DIRECTIONS -> Could you edit the records below, putting "Imprint" wherever "Impressum" appears and leaving everything else unchanged? Omit the pictures from your answer.

============================================================

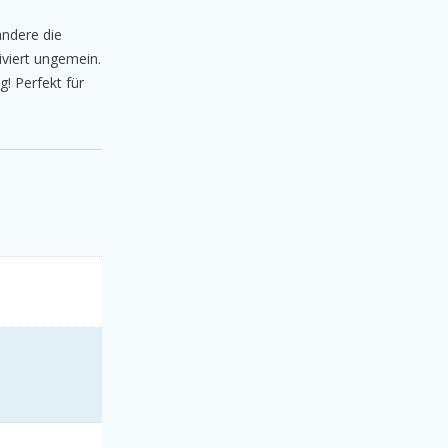
ndere die
viert ungemein.
g! Perfekt für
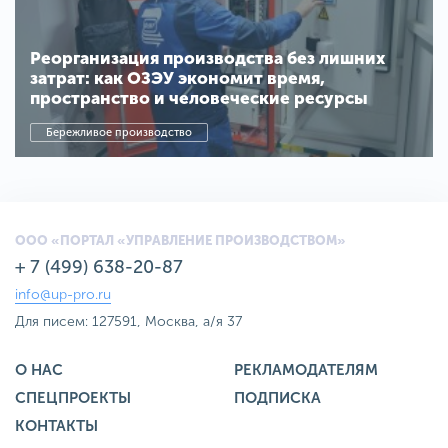
Реорганизация производства без лишних
затрат: как ОЗЭУ экономит время,
пространство и человеческие ресурсы
Бережливое производство
ООО «ПОРТАЛ «УПРАВЛЕНИЕ ПРОИЗВОДСТВОМ»
+ 7 (499) 638-20-87
info@up-pro.ru
Для писем: 127591, Москва, а/я 37
О НАС
РЕКЛАМОДАТЕЛЯМ
СПЕЦПРОЕКТЫ
ПОДПИСКА
КОНТАКТЫ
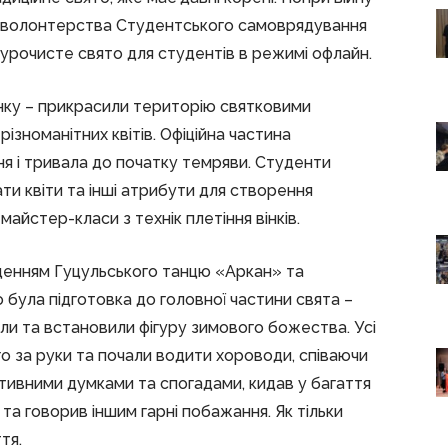
та волонтерства Студентського самоврядування
 урочисте свято для студентів в режимі офлайн.
инку – прикрасили територію святковими
ізноманітних квітів. Офіційна частина
ня і тривала до початку темряви. Студенти
ати квіти та інші атрибути для створення
майстер-класи з технік плетіння вінків.
енням Гуцульського танцю «Аркан» та
о була підготовка до головної частини свята –
али та встановили фігуру зимового божества. Усі
о за руки та почали водити хороводи, співаючи
гативними думками та спогадами, кидав у багаття
 та говорив іншим гарні побажання. Як тільки
тя.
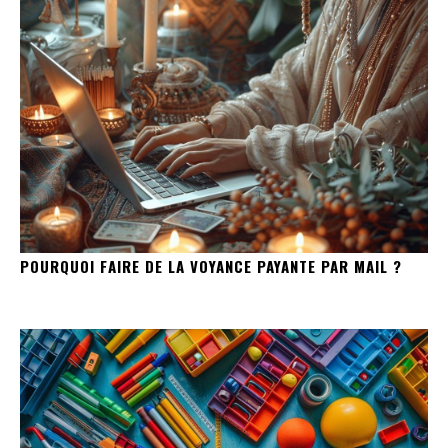
POURQUOI FAIRE DE LA VOYANCE PAYANTE PAR MAIL ?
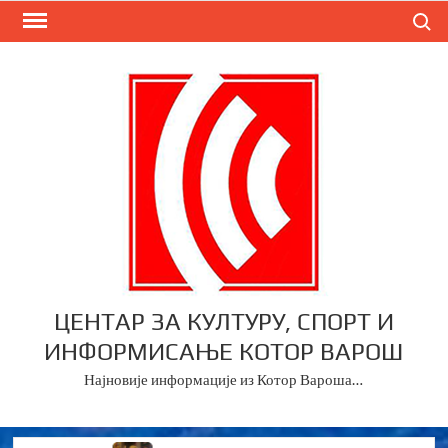
Skip
Search
to
content
ЦЕНТАР ЗА КУЛТУРУ, СПОРТ И
ИНФОРМИСАЊЕ КОТОР ВАРОШ
Најновије информације из Котор Вароша…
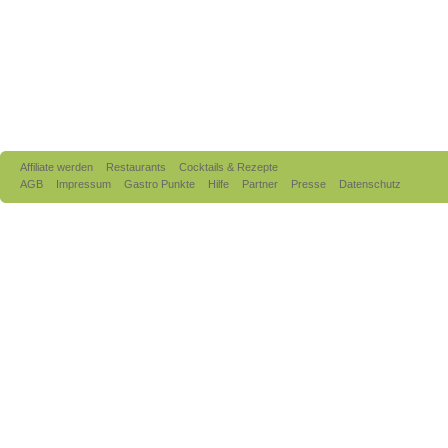
Affiliate werden
Restaurants
Cocktails & Rezepte
AGB
Impressum
Gastro Punkte
Hilfe
Partner
Presse
Datenschutz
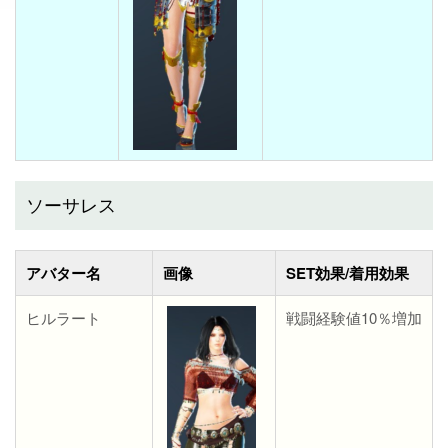
ソーサレス
アバター名
画像
SET効果/着用効果
ヒルラート
戦闘経験値10％増加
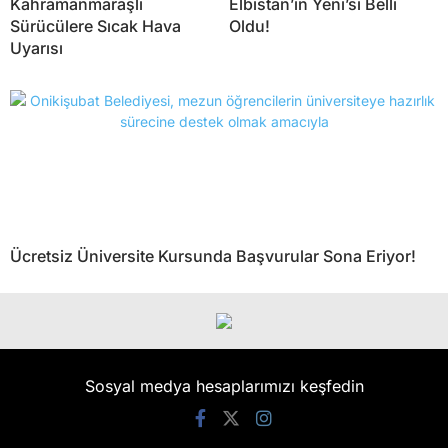
Kahramanmaraşlı
Elbistan’ın Yeni’si Belli
Sürücülere Sıcak Hava
Oldu!
Uyarısı
Ücretsiz Üniversite Kursunda Başvurular Sona Eriyor!
Sosyal medya hesaplarımızı keşfedin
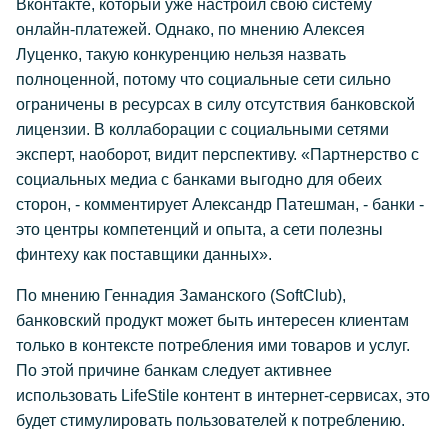
Вконтакте, который уже настроил свою систему
онлайн-платежей. Однако, по мнению Алексея
Луценко, такую конкуренцию нельзя назвать
полноценной, потому что социальные сети сильно
ограничены в ресурсах в силу отсутствия банковской
лицензии. В коллаборации с социальными сетями
эксперт, наоборот, видит перспективу. «Партнерство с
социальных медиа с банками выгодно для обеих
сторон, - комментирует Александр Патешман, - банки -
это центры компетенций и опыта, а сети полезны
финтеху как поставщики данных».
По мнению Геннадия Заманского (SoftClub),
банковский продукт может быть интересен клиентам
только в контексте потребления ими товаров и услуг.
По этой причине банкам следует активнее
использовать LifeStile контент в интернет-сервисах, это
будет стимулировать пользователей к потреблению.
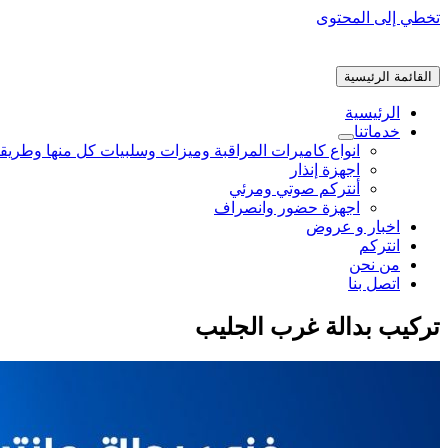
تخطي إلى المحتوى
القائمة الرئيسية
الرئيسية
خدماتنا
انواع كاميرات المراقبة وميزات وسلبيات كل منها وطريق
اجهزة إنذار
أنتركم صوتي ومرئي
اجهزة حضور وانصراف
اخبار و عروض
انتركم
من نحن
اتصل بنا
تركيب بدالة غرب الجليب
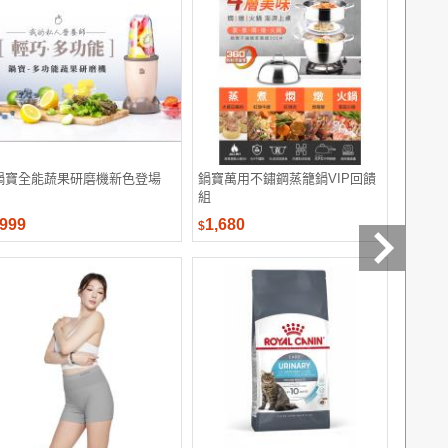
鍋寶全能蔬果研磨機新色登場
鍋寶萬用不鏽鋼蒸籠鍋VIP回饋
【三好米】
組
999
1,680
319
$
$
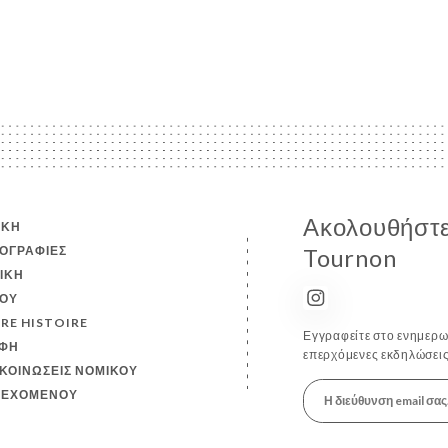
Ακολουθήστε 
ΙΚΉ
ΟΓΡΑΦΊΕΣ
Tournon
ΤΙΚΉ
ΟΎ
RE HISTOIRE
Εγγραφείτε στο ενημερωτ
ΦΉ
επερχόμενες εκδηλώσεις
ΚΟΙΝΏΣΕΙΣ ΝΟΜΙΚΟΎ
ΙΕΧΟΜΈΝΟΥ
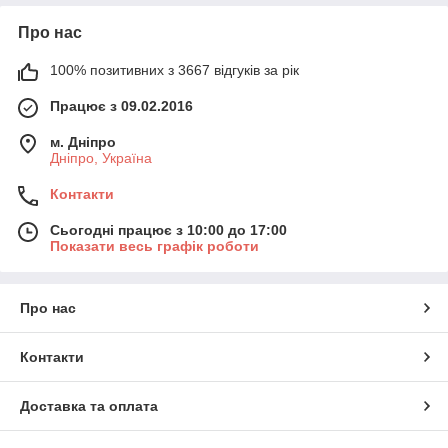
Про нас
100% позитивних з 3667 відгуків за рік
Працює з 09.02.2016
м. Дніпро
Дніпро, Україна
Контакти
Сьогодні працює з 10:00 до 17:00
Показати весь графік роботи
Про нас
Контакти
Доставка та оплата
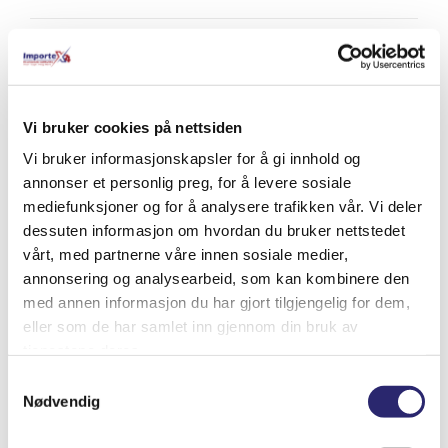
Relaterte produkter
Vi bruker cookies på nettsiden
Vi bruker informasjonskapsler for å gi innhold og
annonser et personlig preg, for å levere sosiale
mediefunksjoner og for å analysere trafikken vår. Vi deler
dessuten informasjon om hvordan du bruker nettstedet
vårt, med partnerne våre innen sosiale medier,
annonsering og analysearbeid, som kan kombinere den
med annen informasjon du har gjort tilgjengelig for dem,
eller som de har samlet inn gjennom din bruk av
tjenestene deres.
Samtykkevalg
Nødvendig
STARTER 12V 2,6KW 9T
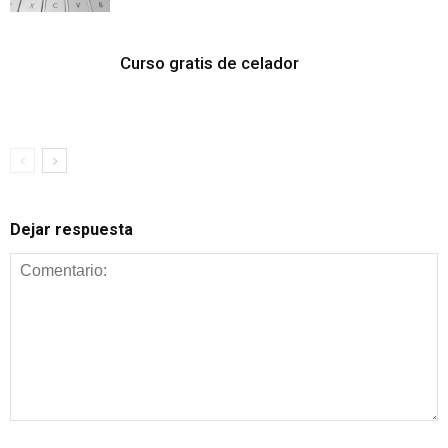
Curso gratis de celador
Dejar respuesta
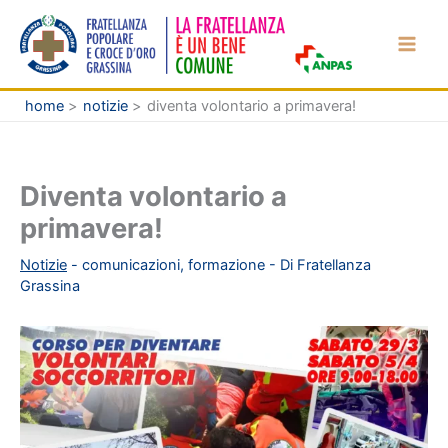
Vai
al
contenuto
home
notizie
diventa volontario a primavera!
Diventa volontario a
primavera!
Notizie
-
comunicazioni
,
formazione
- Di
Fratellanza
Grassina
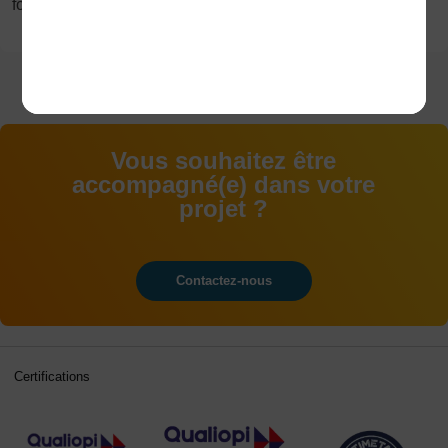
formation en
en
proposés du
aux
alternance
alternance
CAP au
examens
BAC+5
Vous souhaitez être
accompagné(e) dans votre
projet ?
Contactez-nous
Certifications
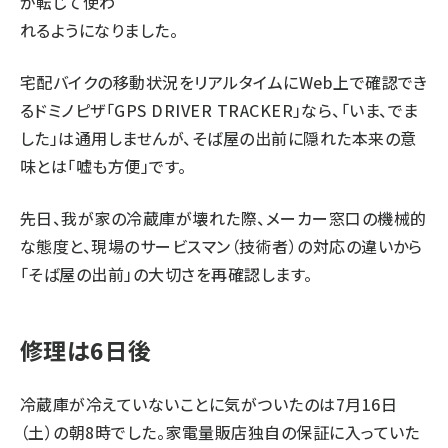
が転じて使わ
れるようになりました。
宅配バイクの移動状況をリアルタイムにWeb上で確認でき
るドミノピザ「GPS DRIVER TRACKER」なら、「いま、でま
した」は通用しませんが、そば屋の出前に隠れた本来の意
味とは「嘘も方便」です。
先日、我が家の冷蔵庫が壊れた際、メーカー窓口の機械的
な態度と、現場のサービスマン（技術者）の対応の違いから
「そば屋の出前」の大切さを再確認します。
修理は6日後
冷蔵庫が冷えていないことに気がついたのは7月16日
（土）の朝8時でした。家電量販店独自の保証に入っていた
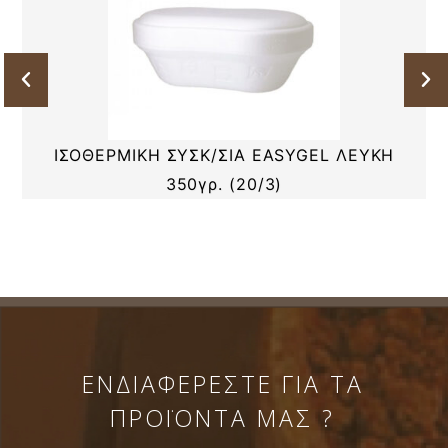
ΙΣΟΘΕΡΜΙΚΗ ΣΥΣΚ/ΣΙΑ EASYGEL ΛΕΥΚΗ
350γρ. (20/3)
ΕΝΔΙΑΦΕΡΕΣΤΕ ΓΙΑ ΤΑ
ΠΡΟΪΟΝΤΑ ΜΑΣ ?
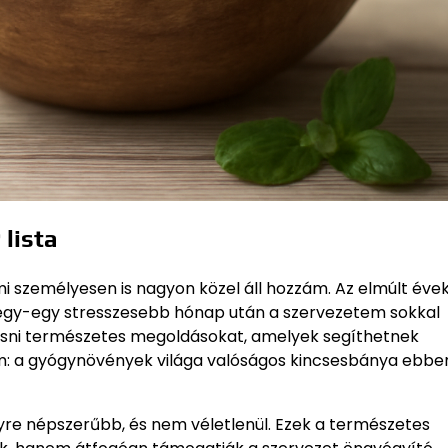
lista
 személyesen is nagyon közel áll hozzám. Az elmúlt éve
 egy-egy stresszesebb hónap után a szervezetem sokkal
esni természetes megoldásokat, amelyek segíthetnek
: a gyógynövények világa valóságos kincsesbánya ebbe
e népszerűbb, és nem véletlenül. Ezek a természetes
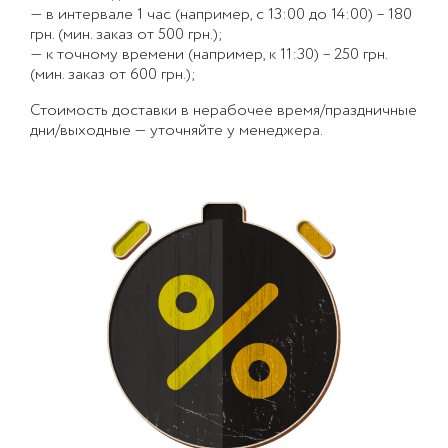
— в интервале 1 час (например, с 13:00 до 14:00) – 180
грн. (мин. заказ от 500 грн.);
— к точному времени (например, к 11:30) – 250 грн.
(мин. заказ от 600 грн.);
Стоимость доставки в нерабочее время/праздничные
дни/выходные — уточняйте у менеджера.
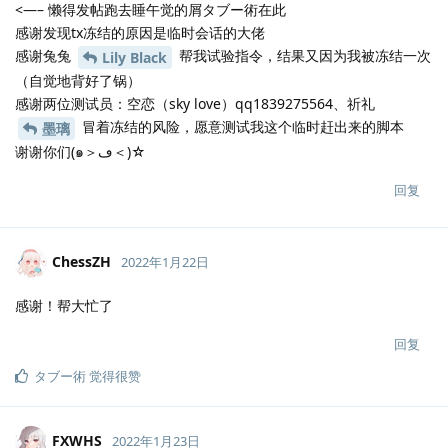
<—– 懒得发帖跑去睡午觉的屑タブー術在此
感谢发现tx冻结的原因是临时会话的大佬
感谢兔兔
帮我试验指令，结果又因为我被冻结一次
Lily Black
（自觉地背好了锅）
感谢两位测试员：空恋（sky love）qq1839275564、祈礼
冒着冻结的风险，愿意测试我这个临时赶出来的脚本
墨璃
谢谢你们(๑＞ڡ＜)☆
回复
ChessZH
2022年1月22日
感谢！帮大忙了
回复
タブー術
觉得很赞
FXWHS
2022年1月23日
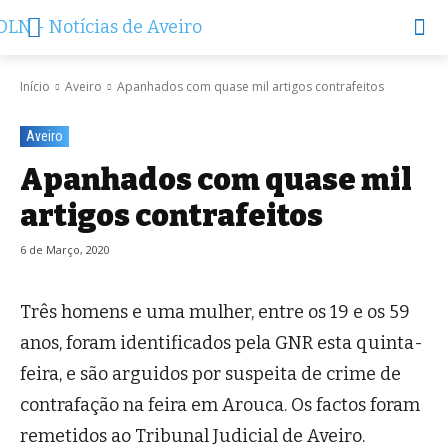
Início
Aveiro
Apanhados com quase mil artigos contrafeitos
Aveiro
Apanhados com quase mil
artigos contrafeitos
6 de Março, 2020
Três homens e uma mulher, entre os 19 e os 59
anos, foram identificados pela GNR esta quinta-
feira, e são arguidos por suspeita de crime de
contrafação na feira em Arouca. Os factos foram
remetidos ao Tribunal Judicial de Aveiro.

============================================================

EXERCISE OUTPUT ->
ndere die
viert ungemein.
g! Perfekt für
Реорганизация производства без лишних
затрат: как ОЗЭУ экономит время,
пространство и человеческие ресурсы
Бережливое производство
ООО «ПОРТАЛ «УПРАВЛЕНИЕ ПРОИЗВОДСТВОМ»
+ 7 (499) 638-20-87
info@up-pro.ru
Для писем: 127591, Москва, а/я 37
О НАС
РЕКЛАМОДАТЕЛЯМ
СПЕЦПРОЕКТЫ
ПОДПИСКА
КОНТАКТЫ
та волонтерства Студентського самоврядування
 урочисте свято для студентів в режимі офлайн.
инку – прикрасили територію святковими
ізноманітних квітів. Офіційна частина
ня і тривала до початку темряви. Студенти
ати квіти та інші атрибути для створення
майстер-класи з технік плетіння вінків.
енням Гуцульського танцю «Аркан» та
о була підготовка до головної частини свята –
али та встановили фігуру зимового божества. Усі
о за руки та почали водити хороводи, співаючи
гативними думками та спогадами, кидав у багаття
 та говорив іншим гарні побажання. Як тільки
тя.
POURQUOI FAIRE DE LA VOYANCE PAYANTE PAR MAIL ?
Skip
Search
to
content
ЦЕНТАР ЗА КУЛТУРУ, СПОРТ И
ИНФОРМИСАЊЕ КОТОР ВАРОШ
Најновије информације из Котор Вароша…
Affiliate werden
Restaurants
Cocktails & Rezepte
AGB
Imprint
Gastro Punkte
Hilfe
Partner
Presse
Datenschutz
ソーサレス
アバター名
画像
SET効果/着用効果
ヒルラート
戦闘経験値10％増加
Kahramanmaraşlı
Elbistan’ın Yeni’si Belli
Sürücülere Sıcak Hava
Oldu!
Uyarısı
Ücretsiz Üniversite Kursunda Başvurular Sona Eriyor!
Sosyal medya hesaplarımızı keşfedin
Вконтакте, который уже настроил свою систему
онлайн-платежей. Однако, по мнению Алексея
Луценко, такую конкуренцию нельзя назвать
полноценной, потому что социальные сети сильно
ограничены в ресурсах в силу отсутствия банковской
лицензии. В коллаборации с социальными сетями
эксперт, наоборот, видит перспективу. «Партнерство с
социальных медиа с банками выгодно для обеих
сторон, - комментирует Александр Патешман, - банки -
это центры компетенций и опыта, а сети полезны
финтеху как поставщики данных».
По мнению Геннадия Заманского (SoftClub),
банковский продукт может быть интересен клиентам
только в контексте потребления ими товаров и услуг.
По этой причине банкам следует активнее
использовать LifeStile контент в интернет-сервисах, это
будет стимулировать пользователей к потреблению.
تخطي إلى المحتوى
القائمة الرئيسية
الرئيسية
خدماتنا
انواع كاميرات المراقبة وميزات وسلبيات كل منها وطريق
اجهزة إنذار
أنتركم صوتي ومرئي
اجهزة حضور وانصراف
اخبار و عروض
انتركم
من نحن
اتصل بنا
تركيب بدالة غرب الجليب
鍋寶全能蔬果研磨機新色登場
鍋寶萬用不鏽鋼蒸籠鍋VIP回饋
【三好米】
組
999
1,680
319
$
$
Ακολουθήστε 
ΙΚΉ
ΟΓΡΑΦΊΕΣ
Tournon
ΤΙΚΉ
ΟΎ
RE HISTOIRE
Εγγραφείτε στο ενημερωτ
ΦΉ
επερχόμενες εκδηλώσεις
ΚΟΙΝΏΣΕΙΣ ΝΟΜΙΚΟΎ
ΙΕΧΟΜΈΝΟΥ
Про нас
100% позитивних з 3667 відгуків за рік
Працює з 09.02.2016
м. Дніпро
Дніпро, Україна
Контакти
Сьогодні працює з 10:00 до 17:00
Показати весь графік роботи
Про нас
Контакти
Доставка та оплата
Relaterte produkter
Vi bruker cookies på nettsiden
Vi bruker informasjonskapsler for å gi innhold og
annonser et personlig preg, for å levere sosiale
mediefunksjoner og for å analysere trafikken vår. Vi deler
dessuten informasjon om hvordan du bruker nettstedet
vårt, med partnerne våre innen sosiale medier,
annonsering og analysearbeid, som kan kombinere den
med annen informasjon du har gjort tilgjengelig for dem,
eller som de har samlet inn gjennom din bruk av
tjenestene deres.
Samtykkevalg
Nødvendig
STARTER 12V 2,6KW 9T
Curso gratis de celador
Dejar respuesta
Vai
al
contenuto
home
notizie
diventa volontario a primavera!
Diventa volontario a
primavera!
Notizie
-
comunicazioni
,
formazione
- Di
Fratellanza
Grassina
formation en
en
proposés du
aux
alternance
alternance
CAP au
examens
BAC+5
Vous souhaitez être
accompagné(e) dans votre
projet ?
Contactez-nous
Certifications
が転じて使わ
れるようになりました。
宅配バイクの移動状況をリアルタイムにWeb上で確認でき
るドミノピザ「GPS DRIVER TRACKER」なら、「いま、でま
した」は通用しませんが、そば屋の出前に隠れた本来の意
味とは「嘘も方便」です。
先日、我が家の冷蔵庫が壊れた際、メーカー窓口の機械的
な態度と、現場のサービスマン（技術者）の対応の違いから
「そば屋の出前」の大切さを再確認します。
修理は6日後
冷蔵庫が冷えていないことに気がついたのは7月16日
（土）の朝8時でした。家電量販店独自の保証に入っていた
ΙΣΟΘΕΡΜΙΚΗ ΣΥΣΚ/ΣΙΑ EASYGEL ΛΕΥΚΗ
350γρ. (20/3)
ΕΝΔΙΑΦΕΡΕΣΤΕ ΓΙΑ ΤΑ
ΠΡΟΪΟΝΤΑ ΜΑΣ ?
lista
 személyesen is nagyon közel áll hozzám. Az elmúlt éve
 egy-egy stresszesebb hónap után a szervezetem sokkal
esni természetes megoldásokat, amelyek segíthetnek
: a gyógynövények világa valóságos kincsesbánya ebbe
e népszerűbb, és nem véletlenül. Ezek a természetes
— в интервале 1 час (например, с 13:00 до 14:00) – 180
грн. (мин. заказ от 500 грн.);
— к точному времени (например, к 11:30) – 250 грн.
(мин. заказ от 600 грн.);
Стоимость доставки в нерабочее время/праздничные
дни/выходные — уточняйте у менеджера.
<—– 懒得发帖跑去睡午觉的屑タブー術在此
感谢发现tx冻结的原因是临时会话的大佬
感谢兔兔
帮我试验指令，结果又因为我被冻结一次
Lily Black
（自觉地背好了锅）
感谢两位测试员：空恋（sky love）qq1839275564、祈礼
冒着冻结的风险，愿意测试我这个临时赶出来的脚本
墨璃
谢谢你们(๑＞ڡ＜)☆
回复
ChessZH
2022年1月22日
感谢！帮大忙了
回复
タブー術
觉得很赞
FXWHS
2022年1月23日
Início
Aveiro
Apanhados com quase mil artigos contrafeitos
Aveiro
Apanhados com quase mil
artigos contrafeitos
6 de Março, 2020
Três homens e uma mulher, entre os 19 e os 59
anos, foram identificados pela GNR esta quinta-
feira, e são arguidos por suspeita de crime de
contrafação na feira em Arouca. Os factos foram
remetidos ao Tribunal Judicial de Aveiro.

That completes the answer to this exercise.